◆ **OBJECTIVE**:
Render every line of the rows below as a JSON list of strings, one string per line, omitting blank lines.

(Dataset items)
————————

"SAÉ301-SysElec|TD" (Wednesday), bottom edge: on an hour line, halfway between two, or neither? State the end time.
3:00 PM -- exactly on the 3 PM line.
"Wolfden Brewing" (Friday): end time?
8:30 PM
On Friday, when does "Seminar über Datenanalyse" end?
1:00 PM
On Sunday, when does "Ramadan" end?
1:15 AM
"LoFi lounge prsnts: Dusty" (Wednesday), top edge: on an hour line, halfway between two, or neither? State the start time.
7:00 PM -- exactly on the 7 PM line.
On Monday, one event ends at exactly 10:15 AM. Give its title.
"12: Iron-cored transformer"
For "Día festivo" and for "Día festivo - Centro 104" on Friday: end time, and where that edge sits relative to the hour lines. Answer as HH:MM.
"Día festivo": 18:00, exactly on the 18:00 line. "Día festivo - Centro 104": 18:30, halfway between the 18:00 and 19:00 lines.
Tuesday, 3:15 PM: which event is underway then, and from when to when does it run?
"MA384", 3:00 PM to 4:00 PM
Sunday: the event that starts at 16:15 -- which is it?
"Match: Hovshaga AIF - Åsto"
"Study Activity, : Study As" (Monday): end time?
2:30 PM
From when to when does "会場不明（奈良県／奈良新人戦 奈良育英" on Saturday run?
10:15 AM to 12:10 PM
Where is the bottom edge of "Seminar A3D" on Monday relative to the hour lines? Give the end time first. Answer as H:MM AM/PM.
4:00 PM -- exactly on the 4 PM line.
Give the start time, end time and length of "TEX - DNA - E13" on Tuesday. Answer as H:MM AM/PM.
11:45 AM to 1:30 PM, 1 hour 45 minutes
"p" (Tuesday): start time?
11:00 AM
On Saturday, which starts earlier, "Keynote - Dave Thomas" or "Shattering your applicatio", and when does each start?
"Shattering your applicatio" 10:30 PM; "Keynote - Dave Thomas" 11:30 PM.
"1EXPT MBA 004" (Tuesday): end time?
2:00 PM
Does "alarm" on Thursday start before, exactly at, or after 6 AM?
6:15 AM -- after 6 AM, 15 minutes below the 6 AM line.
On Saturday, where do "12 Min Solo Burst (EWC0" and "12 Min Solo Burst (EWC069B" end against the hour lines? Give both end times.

————————

◆ **TASK OUTPUT**:
[
  "\"SAÉ301-SysElec|TD\" (Wednesday), bottom edge: on an hour line, halfway between two, or neither? State the end time.",
  "3:00 PM -- exactly on the 3 PM line.",
  "\"Wolfden Brewing\" (Friday): end time?",
  "8:30 PM",
  "On Friday, when does \"Seminar über Datenanalyse\" end?",
  "1:00 PM",
  "On Sunday, when does \"Ramadan\" end?",
  "1:15 AM",
  "\"LoFi lounge prsnts: Dusty\" (Wednesday), top edge: on an hour line, halfway between two, or neither? State the start time.",
  "7:00 PM -- exactly on the 7 PM line.",
  "On Monday, one event ends at exactly 10:15 AM. Give its title.",
  "\"12: Iron-cored transformer\"",
  "For \"Día festivo\" and for \"Día festivo - Centro 104\" on Friday: end time, and where that edge sits relative to the hour lines. Answer as HH:MM.",
  "\"Día festivo\": 18:00, exactly on the 18:00 line. \"Día festivo - Centro 104\": 18:30, halfway between the 18:00 and 19:00 lines.",
  "Tuesday, 3:15 PM: which event is underway then, and from when to when does it run?",
  "\"MA384\", 3:00 PM to 4:00 PM",
  "Sunday: the event that starts at 16:15 -- which is it?",
  "\"Match: Hovshaga AIF - Åsto\"",
  "\"Study Activity, : Study As\" (Monday): end time?",
  "2:30 PM",
  "From when to when does \"会場不明（奈良県／奈良新人戦 奈良育英\" on Saturday run?",
  "10:15 AM to 12:10 PM",
  "Where is the bottom edge of \"Seminar A3D\" on Monday relative to the hour lines? Give the end time first. Answer as H:MM AM/PM.",
  "4:00 PM -- exactly on the 4 PM line.",
  "Give the start time, end time and length of \"TEX - DNA - E13\" on Tuesday. Answer as H:MM AM/PM.",
  "11:45 AM to 1:30 PM, 1 hour 45 minutes",
  "\"p\" (Tuesday): start time?",
  "11:00 AM",
  "On Saturday, which starts earlier, \"Keynote - Dave Thomas\" or \"Shattering your applicatio\", and when does each start?",
  "\"Shattering your applicatio\" 10:30 PM; \"Keynote - Dave Thomas\" 11:30 PM.",
  "\"1EXPT MBA 004\" (Tuesday): end time?",
  "2:00 PM",
  "Does \"alarm\" on Thursday start before, exactly at, or after 6 AM?",
  "6:15 AM -- after 6 AM, 15 minutes below the 6 AM line.",
  "On Saturday, where do \"12 Min Solo Burst (EWC0\" and \"12 Min Solo Burst (EWC069B\" end against the hour lines? Give both end times."
]